ASSIGNED TASK>
A line containing "## 5. Recommendations" appears in the material below. Return exactly every line from the first through that one, and only those.

*** Begin section ***

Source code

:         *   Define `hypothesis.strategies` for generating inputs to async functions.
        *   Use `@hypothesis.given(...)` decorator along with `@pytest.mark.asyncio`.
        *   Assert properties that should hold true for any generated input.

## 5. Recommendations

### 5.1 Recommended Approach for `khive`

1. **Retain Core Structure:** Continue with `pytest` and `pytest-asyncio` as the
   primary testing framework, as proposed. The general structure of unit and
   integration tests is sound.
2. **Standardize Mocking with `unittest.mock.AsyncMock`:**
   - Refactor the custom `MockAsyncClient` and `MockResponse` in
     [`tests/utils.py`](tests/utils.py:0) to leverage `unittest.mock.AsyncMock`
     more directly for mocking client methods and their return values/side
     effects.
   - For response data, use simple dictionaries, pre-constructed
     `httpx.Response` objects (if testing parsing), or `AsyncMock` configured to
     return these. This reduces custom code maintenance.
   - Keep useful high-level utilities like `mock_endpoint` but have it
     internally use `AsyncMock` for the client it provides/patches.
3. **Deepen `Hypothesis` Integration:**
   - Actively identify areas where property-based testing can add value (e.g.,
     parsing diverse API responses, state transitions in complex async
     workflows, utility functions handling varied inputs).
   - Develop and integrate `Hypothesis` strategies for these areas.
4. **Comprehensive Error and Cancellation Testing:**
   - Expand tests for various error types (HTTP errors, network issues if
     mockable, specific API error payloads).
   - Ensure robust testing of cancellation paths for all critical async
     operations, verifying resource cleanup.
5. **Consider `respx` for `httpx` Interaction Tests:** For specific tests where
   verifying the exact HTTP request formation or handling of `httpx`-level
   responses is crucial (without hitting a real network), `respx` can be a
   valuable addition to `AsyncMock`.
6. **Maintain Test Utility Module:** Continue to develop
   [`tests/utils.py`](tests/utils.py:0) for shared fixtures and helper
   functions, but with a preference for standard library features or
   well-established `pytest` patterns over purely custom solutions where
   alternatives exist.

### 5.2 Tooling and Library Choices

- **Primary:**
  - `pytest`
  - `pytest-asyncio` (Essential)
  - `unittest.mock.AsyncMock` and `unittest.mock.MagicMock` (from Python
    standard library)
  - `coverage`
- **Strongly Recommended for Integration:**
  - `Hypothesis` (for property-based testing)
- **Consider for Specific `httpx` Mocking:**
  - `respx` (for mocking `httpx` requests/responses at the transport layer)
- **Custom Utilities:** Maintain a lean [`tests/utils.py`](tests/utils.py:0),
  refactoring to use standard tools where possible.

*** End section ***

ANSWER TO THIS TASK>
Source code

:         *   Define `hypothesis.strategies` for generating inputs to async functions.
        *   Use `@hypothesis.given(...)` decorator along with `@pytest.mark.asyncio`.
        *   Assert properties that should hold true for any generated input.

## 5. Recommendations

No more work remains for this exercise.